Stored data:

# # # #

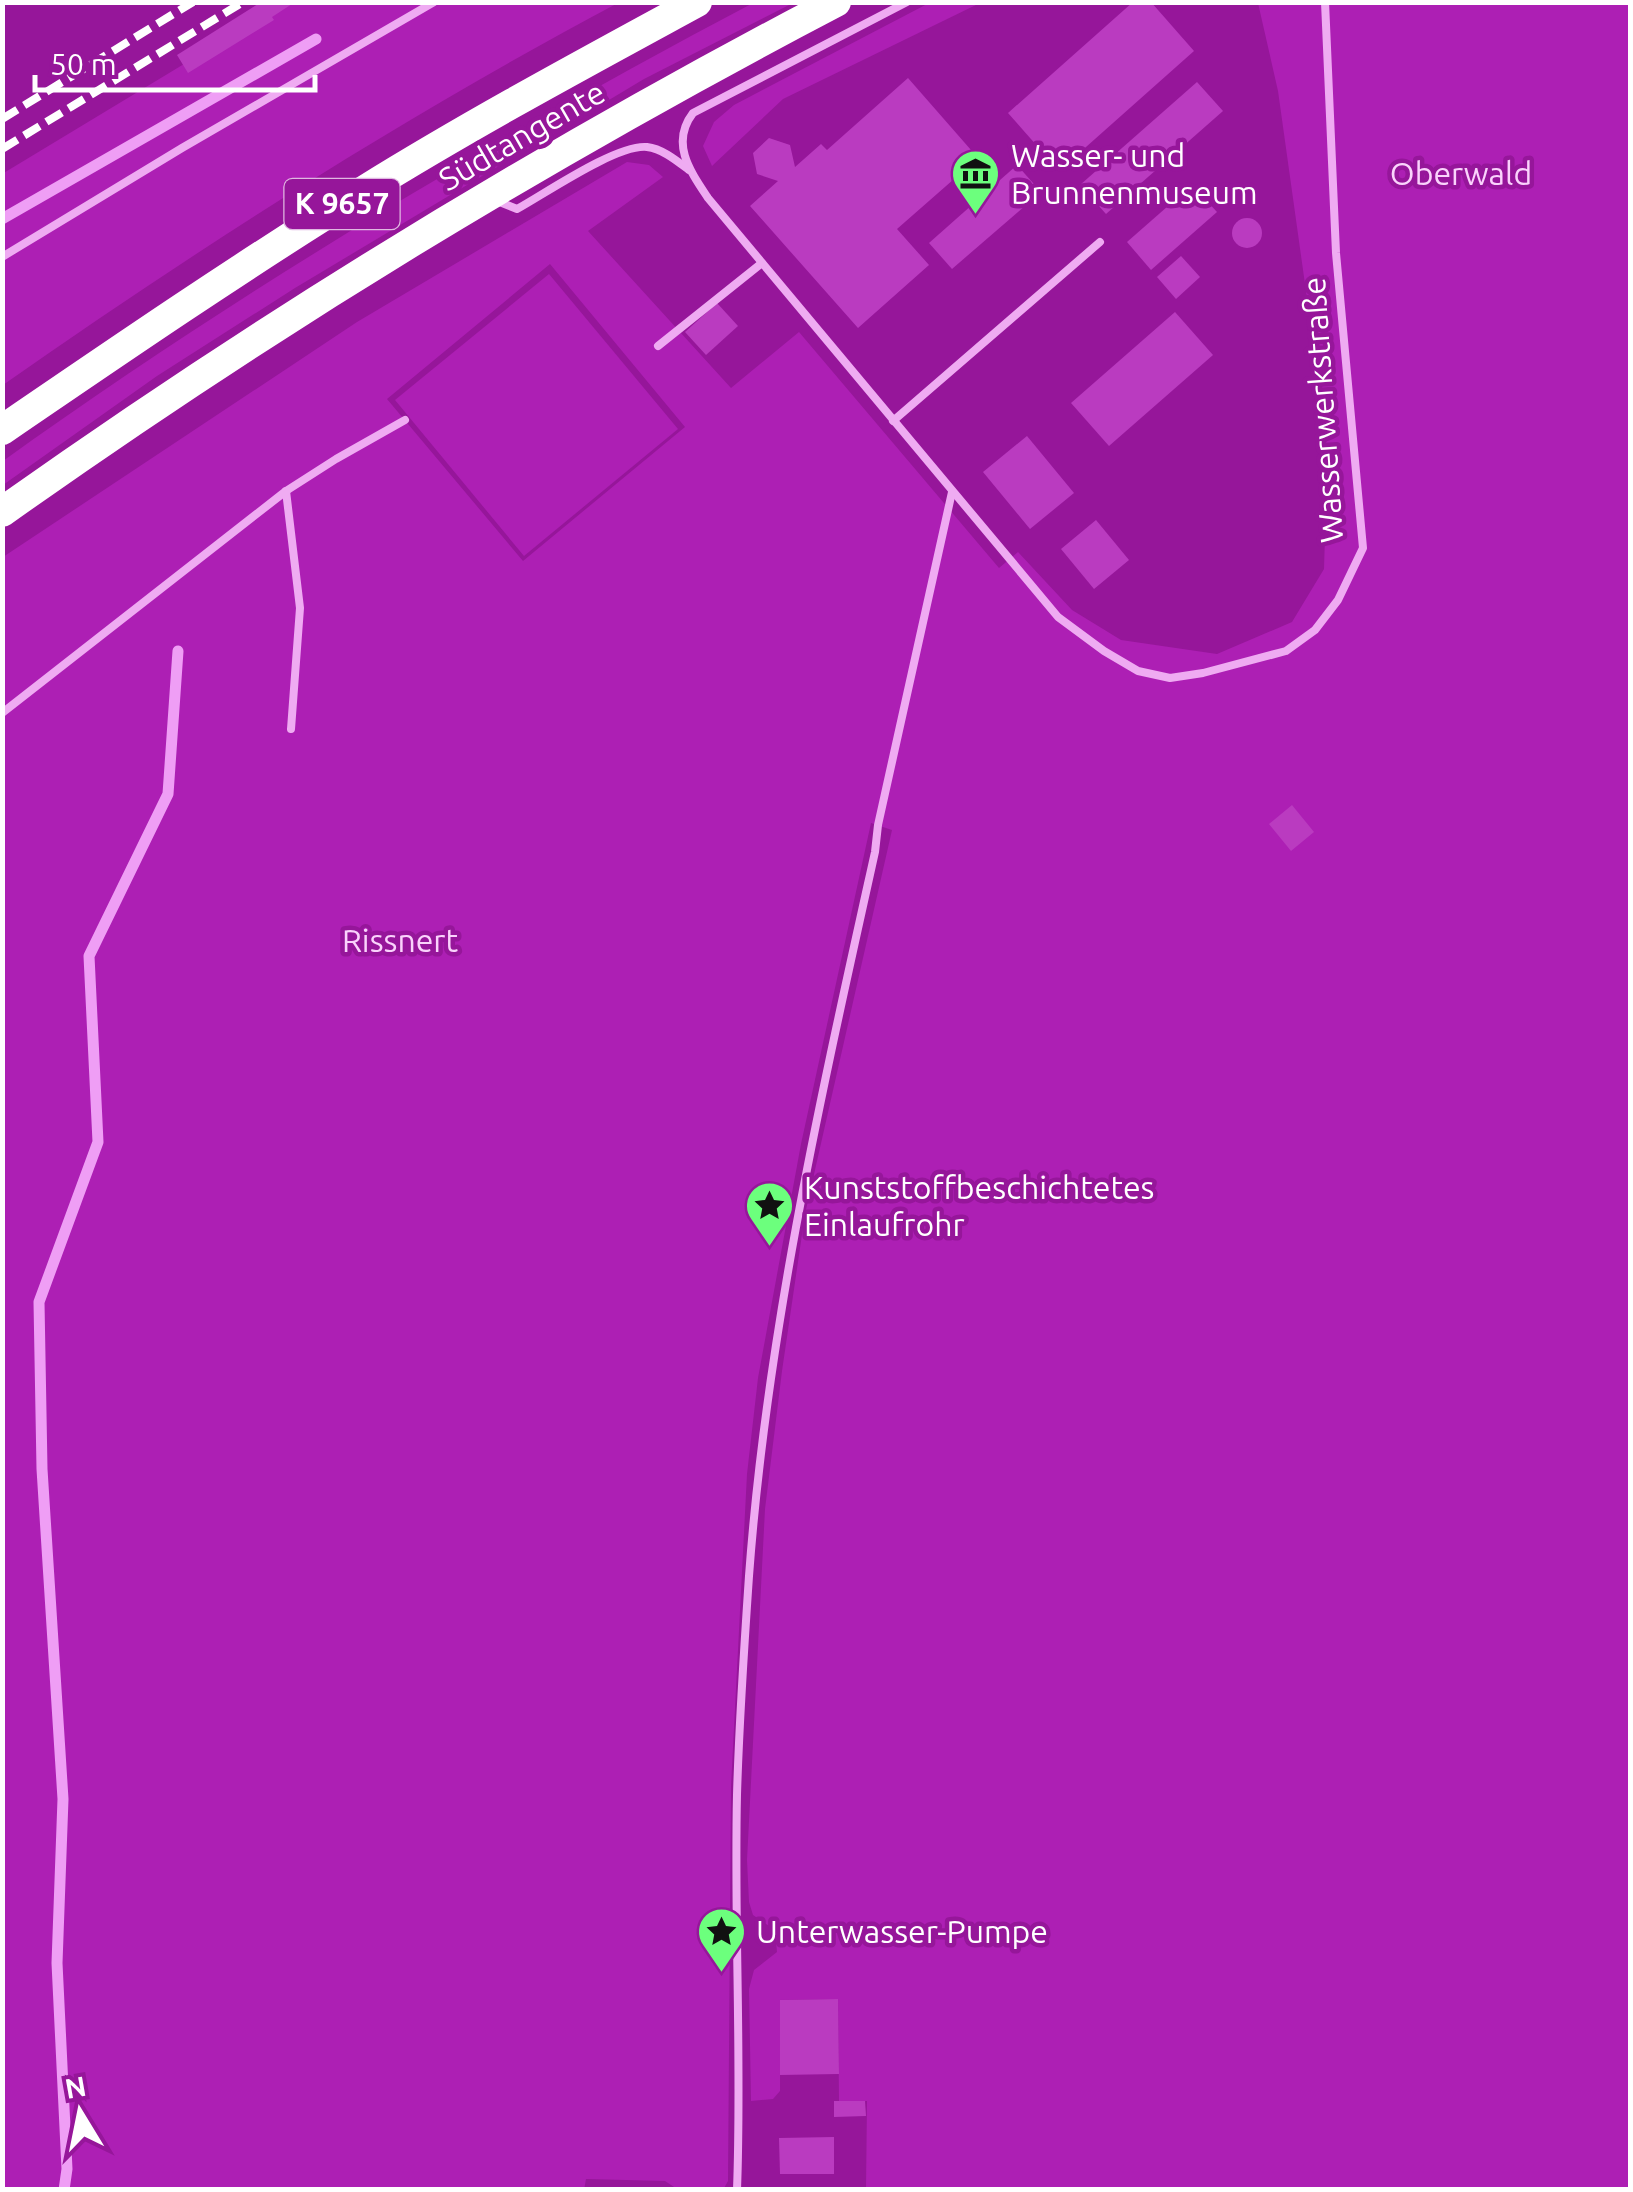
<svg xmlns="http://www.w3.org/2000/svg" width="1633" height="2192" viewBox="0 0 1633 2192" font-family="Ubuntu,sans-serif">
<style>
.green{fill:#ad1fb4;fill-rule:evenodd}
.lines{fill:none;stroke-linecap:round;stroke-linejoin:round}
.stream{stroke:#ef9ef5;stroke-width:11}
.building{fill:#ba3bc0}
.lane{stroke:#efabf2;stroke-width:8}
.highway{stroke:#fff;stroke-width:30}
.rail{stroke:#fff;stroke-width:8;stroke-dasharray:18 8;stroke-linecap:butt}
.labels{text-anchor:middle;stroke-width:9;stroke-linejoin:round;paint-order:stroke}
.shield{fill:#96169a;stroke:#e0b9e1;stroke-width:2.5}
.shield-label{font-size:30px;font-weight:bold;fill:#fff}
.street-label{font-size:32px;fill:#fff;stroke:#96169a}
.poi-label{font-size:32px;fill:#fff;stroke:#96169a;text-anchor:start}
.park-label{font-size:32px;fill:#fad3fc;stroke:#96169a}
</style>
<rect width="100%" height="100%" fill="#96169a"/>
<g class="green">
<path d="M755 2 793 3 644 79 295 288 157 376 3 485V461C241 290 495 139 755 2Z"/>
<polygon points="931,2 980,3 783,99 712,166 703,146 714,122 734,105"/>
<path d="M285 3H618C405 116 200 247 3 385L2 174Z"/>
<path d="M1258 3H1630V2189H866L867 2101H839L838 1999 780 2000V2091L773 2099 751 2101 749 1989 754 1970 777 1952 775 1930 753 1915 749 1902 747 1860 765 1509 782 1371 805 1214 892 830 871 823 801 1144 758 1378 747 1474 731 1787 728 2181 723 2190 677 2189 665 2181 586 2179 584 2190H3V557L357 322 627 162 649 165 663 177 588 231 731 388 799 332 999 568 1018 552 1072 610 1121 640 1217 654 1292 622 1324 569 1326 501 1324 420 1278 91ZM550 264 685 427 523 561 387 399Z"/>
<polygon points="549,274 678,429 524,556 395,400"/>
</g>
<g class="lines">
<g class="stream">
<polyline points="2,219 316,39"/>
<polyline points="64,2190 67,2169 57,1963 63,1799 42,1469 39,1302 98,1142 89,956 168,794 178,651"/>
</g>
</g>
<g class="building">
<polygon points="261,2 295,2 272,17 274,20 188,73 177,55"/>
<polygon points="1133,2 1151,2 1194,51 1059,171 1008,113"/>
<polygon points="908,78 978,158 897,229 929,265 858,328 750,206 778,181 757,174 753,153 769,138 790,145 795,167 821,144 827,150"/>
<polygon points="1197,82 1223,111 1106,214 1080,185"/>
<polygon points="1017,165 1041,192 952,269 929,243"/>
<polygon points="1192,185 1217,212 1151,270 1127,242"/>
<circle cx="1247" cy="233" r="15"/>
<polygon points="1181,256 1200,277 1176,299 1157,277"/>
<polygon points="717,303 738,326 706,355 685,332"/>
<polygon points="1175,312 1213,355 1109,446 1071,403"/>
<polygon points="1027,436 1074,493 1030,529 983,472"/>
<polygon points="1096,520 1129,560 1094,589 1061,549"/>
<polygon points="1292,805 1314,832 1291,851 1269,824"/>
<polygon points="838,1999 839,2074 780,2075 780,2000"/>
<polygon points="834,2101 865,2101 866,2116 834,2117"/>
<polygon points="834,2137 834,2174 780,2174 779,2138"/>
</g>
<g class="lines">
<g class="lane">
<path d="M907 2 693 113C670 143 690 171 708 198L1058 617 1104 651 1138 671 1170 678 1203 673 1286 651 1315 630 1338 600 1363 548 1336 253 1325 2"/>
<path d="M497 201 517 209C546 193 617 144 647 147 663 149 677 161 689 170"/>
<polyline points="2,257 182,148 434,2"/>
<polyline points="658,346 762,263"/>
<polyline points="893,421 1100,242"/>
<polyline points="286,491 300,608 291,729"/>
<polyline points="2,713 286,491 336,459 405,420"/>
<path d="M737 2190C742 2058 734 1927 737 1795 739 1722 744 1649 749 1576 767 1331 822 1091 875 852L878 825 952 492"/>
</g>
<g class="highway">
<path d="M2 430C122 348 242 266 365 190 473 123 585 63 697 2"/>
<path d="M2 512C268 323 547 153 836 2"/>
</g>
<g class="rail">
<polyline points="2,119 193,2"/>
<polyline points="2,149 243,2"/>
</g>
</g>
<defs>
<symbol id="museum-pin" viewBox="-11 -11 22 30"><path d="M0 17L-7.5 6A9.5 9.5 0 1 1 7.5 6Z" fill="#6cff7d" stroke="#96169a"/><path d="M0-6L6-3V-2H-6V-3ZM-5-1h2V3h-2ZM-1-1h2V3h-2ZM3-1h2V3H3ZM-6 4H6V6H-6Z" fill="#111"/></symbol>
<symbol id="sight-pin" viewBox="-11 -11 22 30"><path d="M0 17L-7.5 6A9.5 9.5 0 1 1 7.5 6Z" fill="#6cff7d" stroke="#96169a"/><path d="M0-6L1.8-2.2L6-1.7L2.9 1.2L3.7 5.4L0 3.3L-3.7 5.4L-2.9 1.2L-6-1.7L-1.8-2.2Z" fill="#111"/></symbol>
</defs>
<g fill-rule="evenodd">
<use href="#museum-pin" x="948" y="146" width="55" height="75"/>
<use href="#sight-pin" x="742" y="1178" width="55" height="75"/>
<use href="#sight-pin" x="694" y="1904" width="55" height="75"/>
</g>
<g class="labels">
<rect class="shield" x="284.5" y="179" width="115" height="50" rx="8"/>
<g class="shield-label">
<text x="342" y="214">K 9657</text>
</g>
<g class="street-label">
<text transform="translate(522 136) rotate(-30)" y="11">Südtangente</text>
<text transform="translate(1323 410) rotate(-94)" y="11">Wasserwerkstraße</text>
</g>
<g class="poi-label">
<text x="1011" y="167">Wasser- und<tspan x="1011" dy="37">Brunnenmuseum</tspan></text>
<text x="804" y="1199">Kunststoffbeschichtetes<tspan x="804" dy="37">Einlaufrohr</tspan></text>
<text x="756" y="1943">Unterwasser-Pumpe</text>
</g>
<g class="park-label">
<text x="1461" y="185">Oberwald</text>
<text x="400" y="952">Rissnert</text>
</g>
</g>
<rect width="1633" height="2192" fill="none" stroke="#ffffff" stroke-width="10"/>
<g transform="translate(80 2112) rotate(350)" stroke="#96169a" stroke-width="8" paint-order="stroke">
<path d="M0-8L18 38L0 25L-18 38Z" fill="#ffffff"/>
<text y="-15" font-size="28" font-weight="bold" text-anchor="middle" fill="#ffffff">N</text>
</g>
<path d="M35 75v15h280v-15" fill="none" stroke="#ffffff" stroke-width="5"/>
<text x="50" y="75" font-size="30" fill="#ffffff" stroke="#96169a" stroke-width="8" paint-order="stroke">50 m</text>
</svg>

# # # #

▶ [Your instructions]:
All of the data above needs to be retyped exactly, with the pictures removed.

▶ [Answer space]:
<svg xmlns="http://www.w3.org/2000/svg" width="1633" height="2192" viewBox="0 0 1633 2192" font-family="Ubuntu,sans-serif">
<style>
.green{fill:#ad1fb4;fill-rule:evenodd}
.lines{fill:none;stroke-linecap:round;stroke-linejoin:round}
.stream{stroke:#ef9ef5;stroke-width:11}
.building{fill:#ba3bc0}
.lane{stroke:#efabf2;stroke-width:8}
.highway{stroke:#fff;stroke-width:30}
.rail{stroke:#fff;stroke-width:8;stroke-dasharray:18 8;stroke-linecap:butt}
.labels{text-anchor:middle;stroke-width:9;stroke-linejoin:round;paint-order:stroke}
.shield{fill:#96169a;stroke:#e0b9e1;stroke-width:2.5}
.shield-label{font-size:30px;font-weight:bold;fill:#fff}
.street-label{font-size:32px;fill:#fff;stroke:#96169a}
.poi-label{font-size:32px;fill:#fff;stroke:#96169a;text-anchor:start}
.park-label{font-size:32px;fill:#fad3fc;stroke:#96169a}
</style>
<rect width="100%" height="100%" fill="#96169a"/>
<g class="green">
<path d="M755 2 793 3 644 79 295 288 157 376 3 485V461C241 290 495 139 755 2Z"/>
<polygon points="931,2 980,3 783,99 712,166 703,146 714,122 734,105"/>
<path d="M285 3H618C405 116 200 247 3 385L2 174Z"/>
<path d="M1258 3H1630V2189H866L867 2101H839L838 1999 780 2000V2091L773 2099 751 2101 749 1989 754 1970 777 1952 775 1930 753 1915 749 1902 747 1860 765 1509 782 1371 805 1214 892 830 871 823 801 1144 758 1378 747 1474 731 1787 728 2181 723 2190 677 2189 665 2181 586 2179 584 2190H3V557L357 322 627 162 649 165 663 177 588 231 731 388 799 332 999 568 1018 552 1072 610 1121 640 1217 654 1292 622 1324 569 1326 501 1324 420 1278 91ZM550 264 685 427 523 561 387 399Z"/>
<polygon points="549,274 678,429 524,556 395,400"/>
</g>
<g class="lines">
<g class="stream">
<polyline points="2,219 316,39"/>
<polyline points="64,2190 67,2169 57,1963 63,1799 42,1469 39,1302 98,1142 89,956 168,794 178,651"/>
</g>
</g>
<g class="building">
<polygon points="261,2 295,2 272,17 274,20 188,73 177,55"/>
<polygon points="1133,2 1151,2 1194,51 1059,171 1008,113"/>
<polygon points="908,78 978,158 897,229 929,265 858,328 750,206 778,181 757,174 753,153 769,138 790,145 795,167 821,144 827,150"/>
<polygon points="1197,82 1223,111 1106,214 1080,185"/>
<polygon points="1017,165 1041,192 952,269 929,243"/>
<polygon points="1192,185 1217,212 1151,270 1127,242"/>
<circle cx="1247" cy="233" r="15"/>
<polygon points="1181,256 1200,277 1176,299 1157,277"/>
<polygon points="717,303 738,326 706,355 685,332"/>
<polygon points="1175,312 1213,355 1109,446 1071,403"/>
<polygon points="1027,436 1074,493 1030,529 983,472"/>
<polygon points="1096,520 1129,560 1094,589 1061,549"/>
<polygon points="1292,805 1314,832 1291,851 1269,824"/>
<polygon points="838,1999 839,2074 780,2075 780,2000"/>
<polygon points="834,2101 865,2101 866,2116 834,2117"/>
<polygon points="834,2137 834,2174 780,2174 779,2138"/>
</g>
<g class="lines">
<g class="lane">
<path d="M907 2 693 113C670 143 690 171 708 198L1058 617 1104 651 1138 671 1170 678 1203 673 1286 651 1315 630 1338 600 1363 548 1336 253 1325 2"/>
<path d="M497 201 517 209C546 193 617 144 647 147 663 149 677 161 689 170"/>
<polyline points="2,257 182,148 434,2"/>
<polyline points="658,346 762,263"/>
<polyline points="893,421 1100,242"/>
<polyline points="286,491 300,608 291,729"/>
<polyline points="2,713 286,491 336,459 405,420"/>
<path d="M737 2190C742 2058 734 1927 737 1795 739 1722 744 1649 749 1576 767 1331 822 1091 875 852L878 825 952 492"/>
</g>
<g class="highway">
<path d="M2 430C122 348 242 266 365 190 473 123 585 63 697 2"/>
<path d="M2 512C268 323 547 153 836 2"/>
</g>
<g class="rail">
<polyline points="2,119 193,2"/>
<polyline points="2,149 243,2"/>
</g>
</g>
<defs>
<symbol id="museum-pin" viewBox="-11 -11 22 30"><path d="M0 17L-7.5 6A9.5 9.5 0 1 1 7.5 6Z" fill="#6cff7d" stroke="#96169a"/><path d="M0-6L6-3V-2H-6V-3ZM-5-1h2V3h-2ZM-1-1h2V3h-2ZM3-1h2V3H3ZM-6 4H6V6H-6Z" fill="#111"/></symbol>
<symbol id="sight-pin" viewBox="-11 -11 22 30"><path d="M0 17L-7.5 6A9.5 9.5 0 1 1 7.5 6Z" fill="#6cff7d" stroke="#96169a"/><path d="M0-6L1.8-2.2L6-1.7L2.9 1.2L3.7 5.4L0 3.3L-3.7 5.4L-2.9 1.2L-6-1.7L-1.8-2.2Z" fill="#111"/></symbol>
</defs>
<g fill-rule="evenodd">
<use href="#museum-pin" x="948" y="146" width="55" height="75"/>
<use href="#sight-pin" x="742" y="1178" width="55" height="75"/>
<use href="#sight-pin" x="694" y="1904" width="55" height="75"/>
</g>
<g class="labels">
<rect class="shield" x="284.5" y="179" width="115" height="50" rx="8"/>
<g class="shield-label">
<text x="342" y="214">K 9657</text>
</g>
<g class="street-label">
<text transform="translate(522 136) rotate(-30)" y="11">Südtangente</text>
<text transform="translate(1323 410) rotate(-94)" y="11">Wasserwerkstraße</text>
</g>
<g class="poi-label">
<text x="1011" y="167">Wasser- und<tspan x="1011" dy="37">Brunnenmuseum</tspan></text>
<text x="804" y="1199">Kunststoffbeschichtetes<tspan x="804" dy="37">Einlaufrohr</tspan></text>
<text x="756" y="1943">Unterwasser-Pumpe</text>
</g>
<g class="park-label">
<text x="1461" y="185">Oberwald</text>
<text x="400" y="952">Rissnert</text>
</g>
</g>
<rect width="1633" height="2192" fill="none" stroke="#ffffff" stroke-width="10"/>
<g transform="translate(80 2112) rotate(350)" stroke="#96169a" stroke-width="8" paint-order="stroke">
<path d="M0-8L18 38L0 25L-18 38Z" fill="#ffffff"/>
<text y="-15" font-size="28" font-weight="bold" text-anchor="middle" fill="#ffffff">N</text>
</g>
<path d="M35 75v15h280v-15" fill="none" stroke="#ffffff" stroke-width="5"/>
<text x="50" y="75" font-size="30" fill="#ffffff" stroke="#96169a" stroke-width="8" paint-order="stroke">50 m</text>
</svg>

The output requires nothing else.